Warna sufi yang menonjolkan dzauq (rasa) di Indonesia hingga saat ini, masyarakat tidak bisa jauh dari sikap-sikap sufistik, penghormatanya kepada orang-orang mulia seperti sufi dan ulama-ulama yang mempunyai karamah keistimewaan masih lestari, baik dari mereka yang sudah meninggal maupun yang masih hidup. Namun di satu sisi, doktrin immanensi Tuhan dalam diri manusia sering melahirkan sikap takabur mengaku sebagai "tuhan" yang berarti memperkecil dan merelatifkan nilai syari'at.
Bahkan ada yang menyepelekan syari'at karena mereka sudah merasa menyatu dengan Tuhan dan tak perlu menyembah lagi. Jangan sampai kita salah pengertian, bahwa setelah mengamalkan tarekat lalu syari'at itu dibuang. Kalau syari'at tidak ada maka akan kembali seperti zaman jahiliyah yang menghalalkan segala cara untuk mendapatkan kepuasan.

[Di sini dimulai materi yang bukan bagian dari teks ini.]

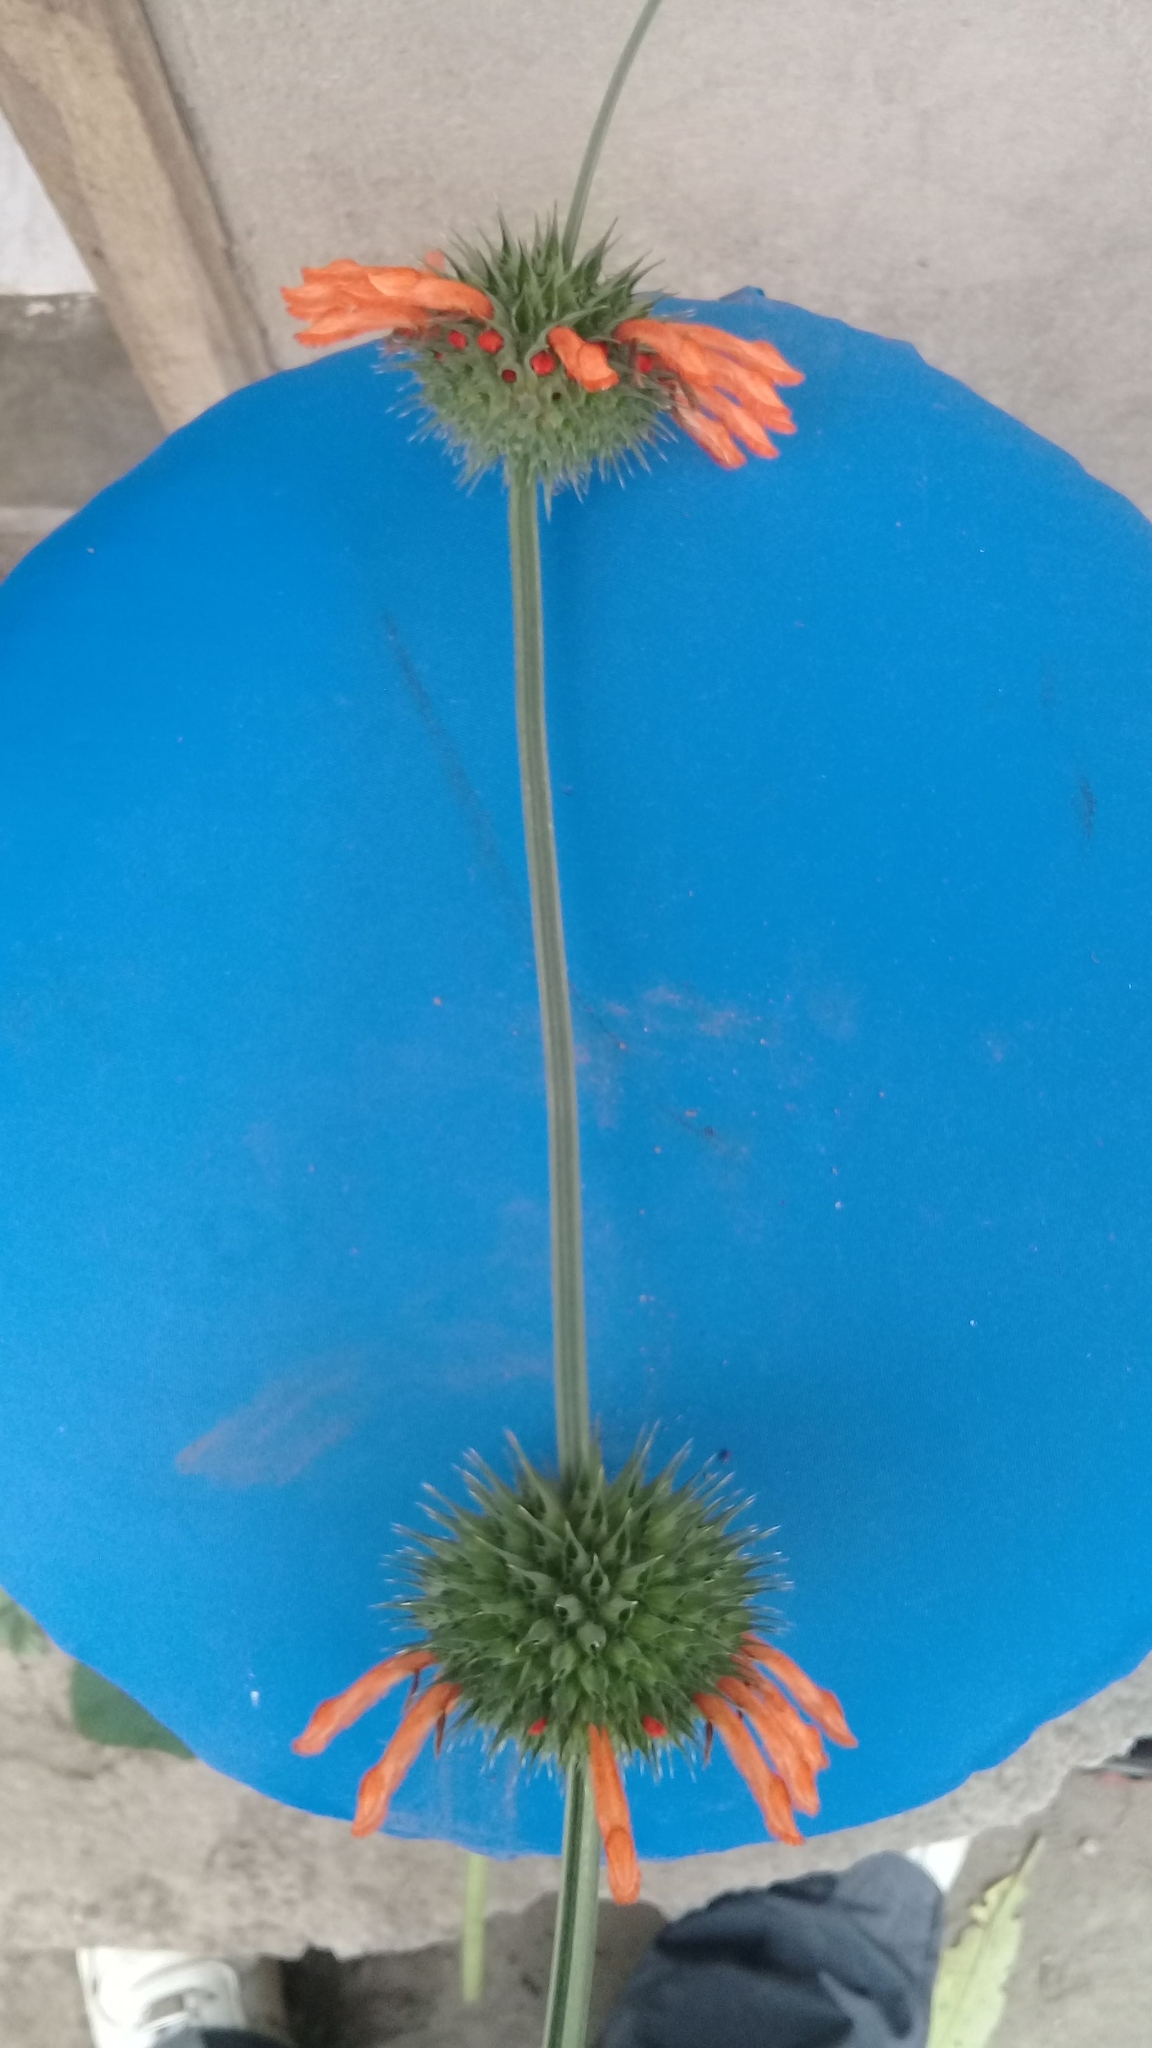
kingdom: Plantae
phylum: Tracheophyta
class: Magnoliopsida
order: Lamiales
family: Lamiaceae
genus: Leonotis
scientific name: Leonotis nepetifolia
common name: Christmas candlestick
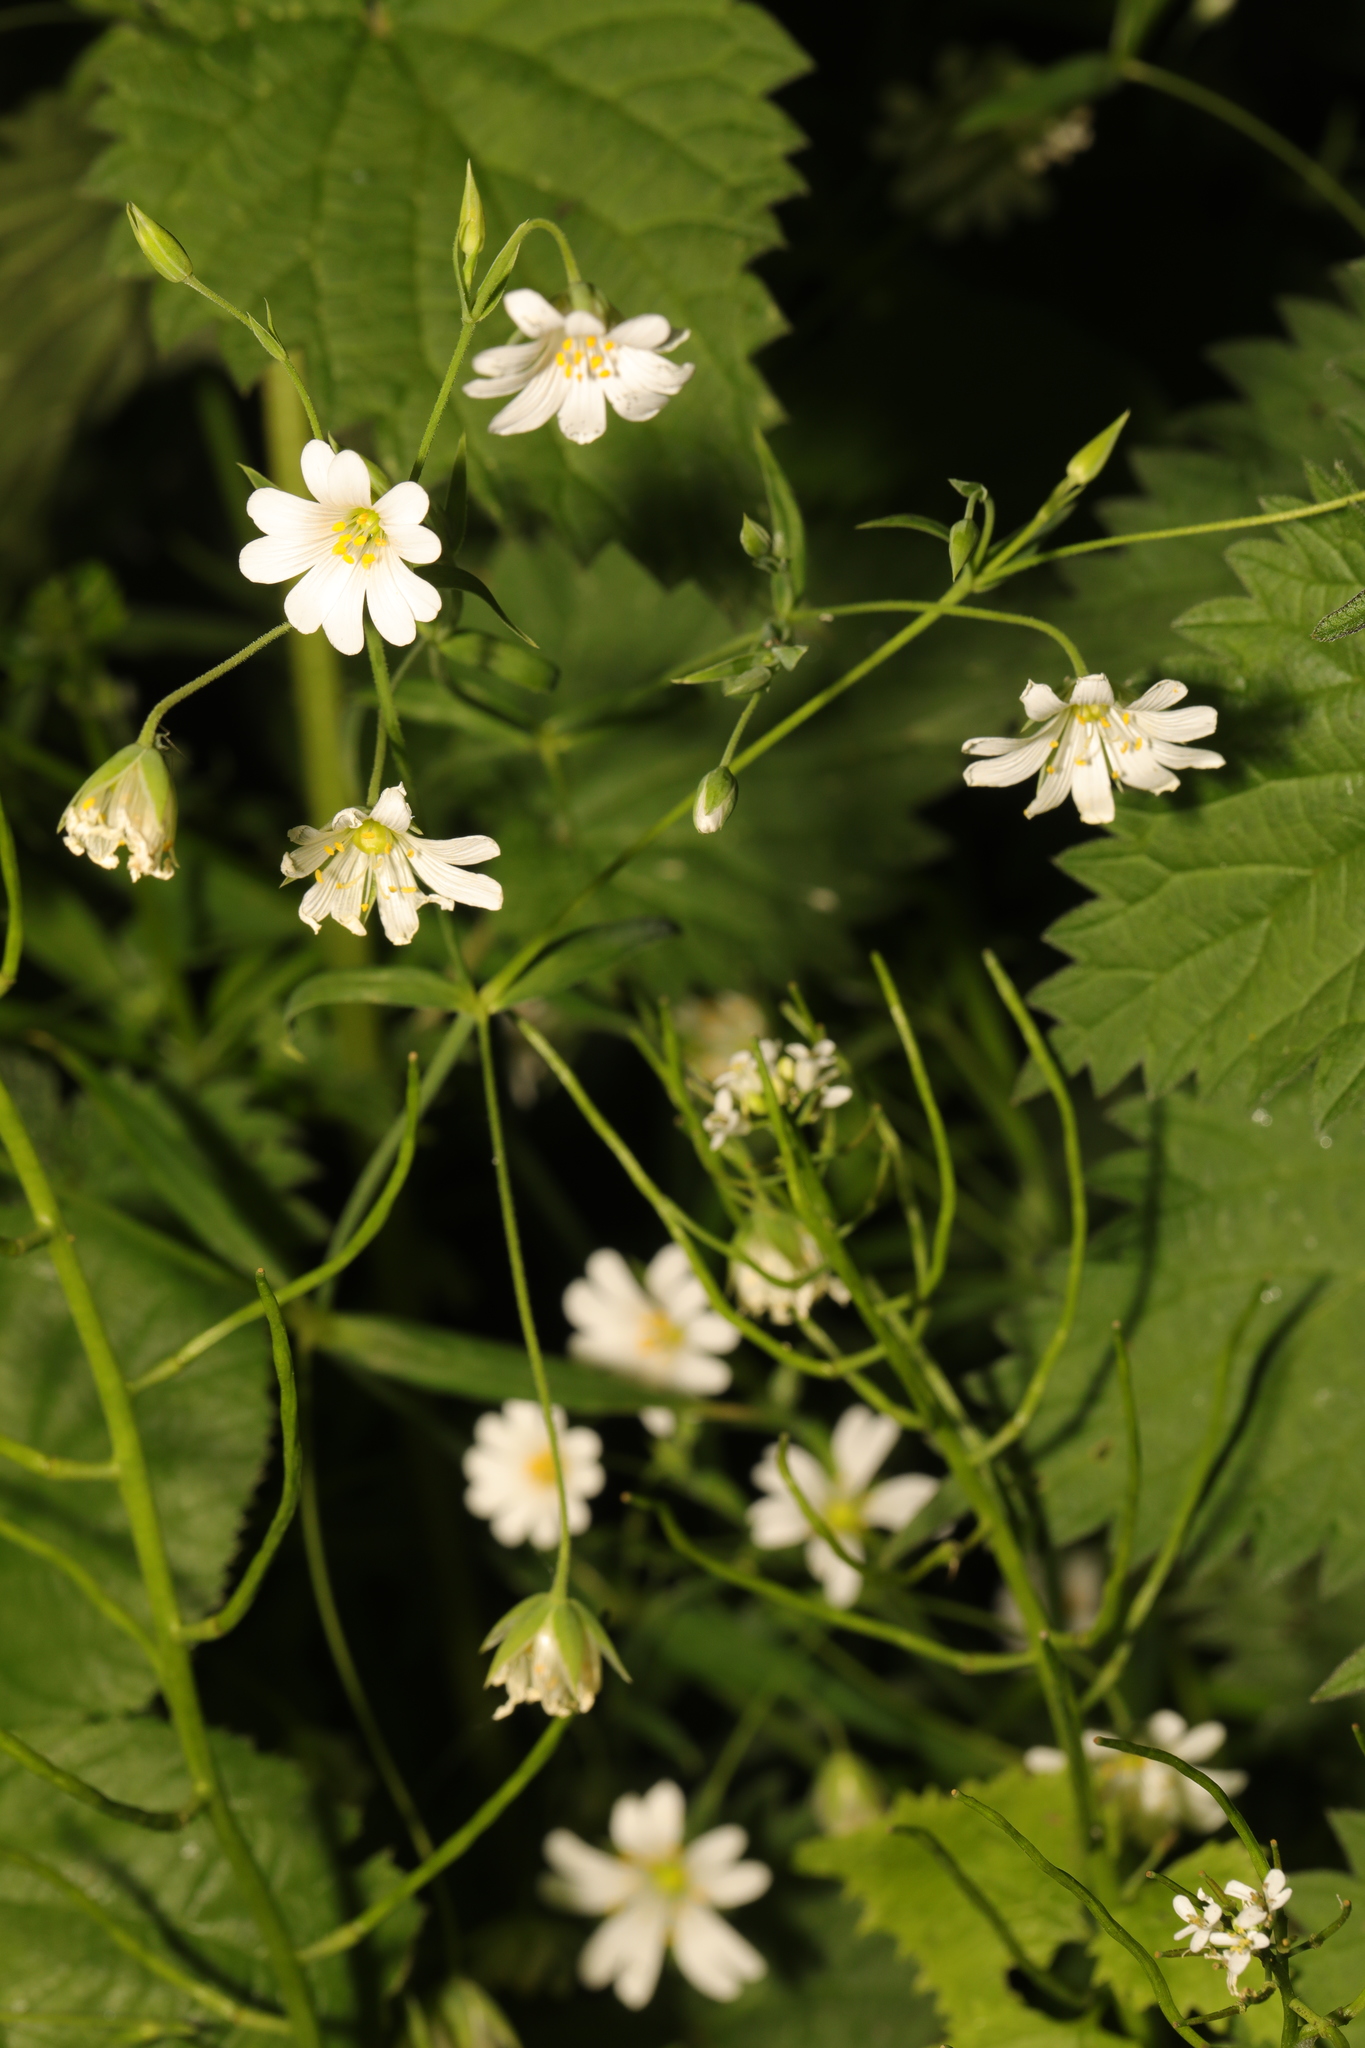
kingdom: Plantae
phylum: Tracheophyta
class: Magnoliopsida
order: Caryophyllales
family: Caryophyllaceae
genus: Rabelera
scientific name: Rabelera holostea
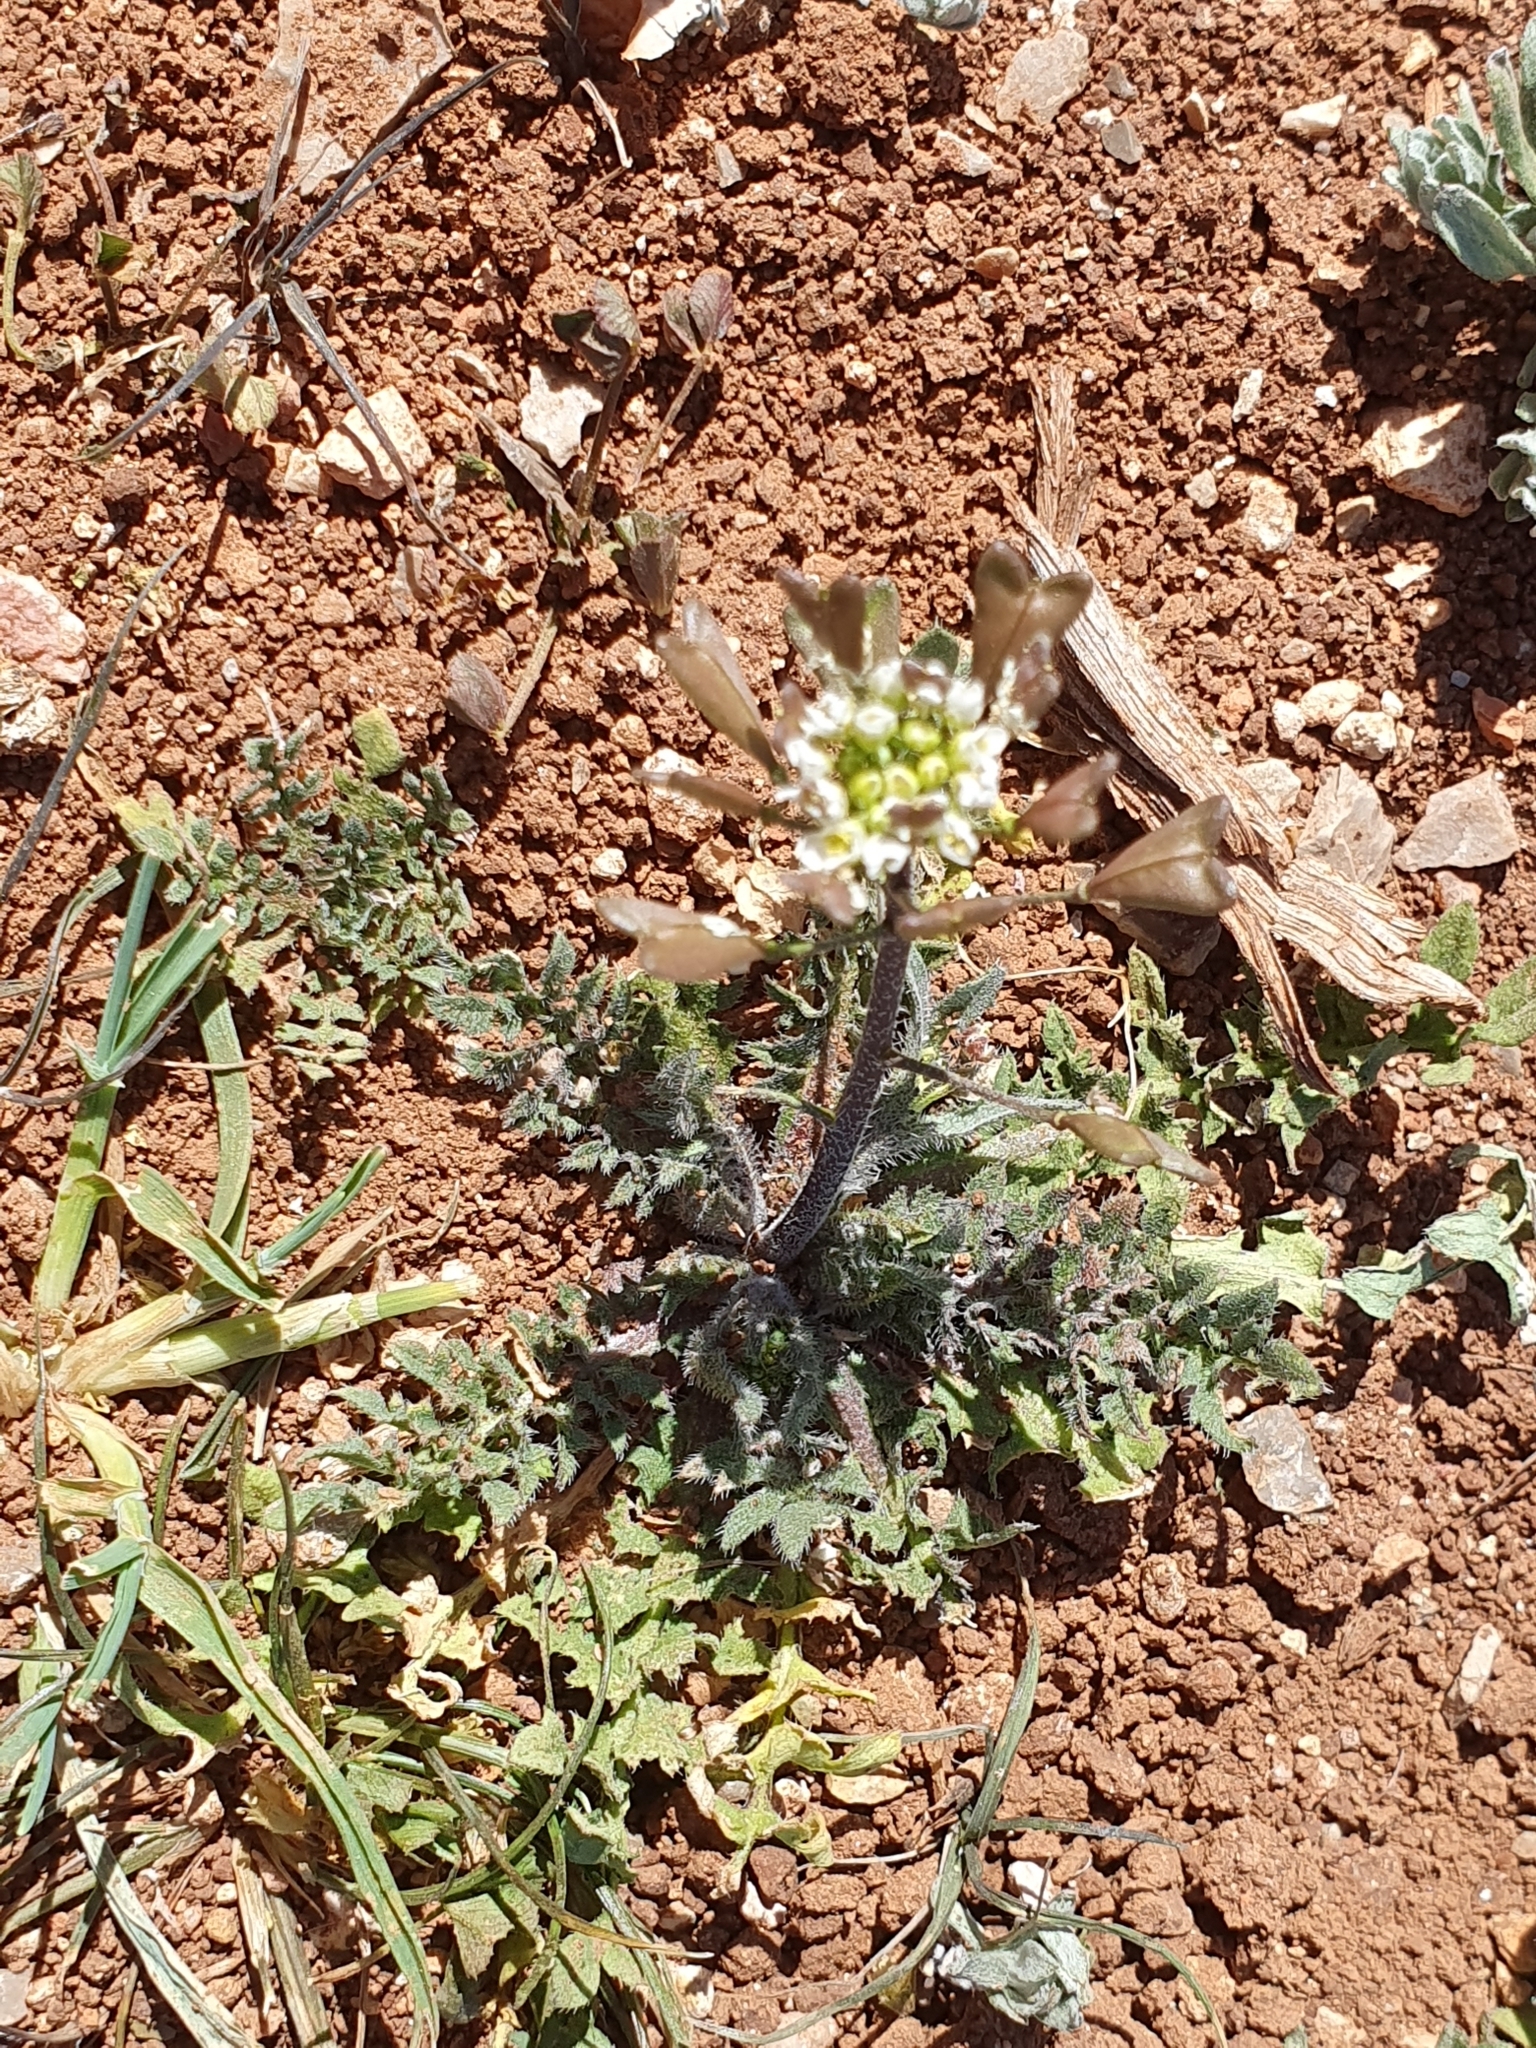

Segala-segalanya kita lakukan dengan syari'at mulai wudhu, shalat, puasa, zakat, haji, pernikahan, dan lain-lain. Karena kalau semua itu dilakukan tanpa syari'at, tentu tidak sah. Maka bagi pengamal tarekat harus rajin mengikuti pengajian tauhid supaya akidah kuat, pengajian syari'at supaya ibadah sah, begitu juga pengajian tasawuf supaya akhlak kita baik.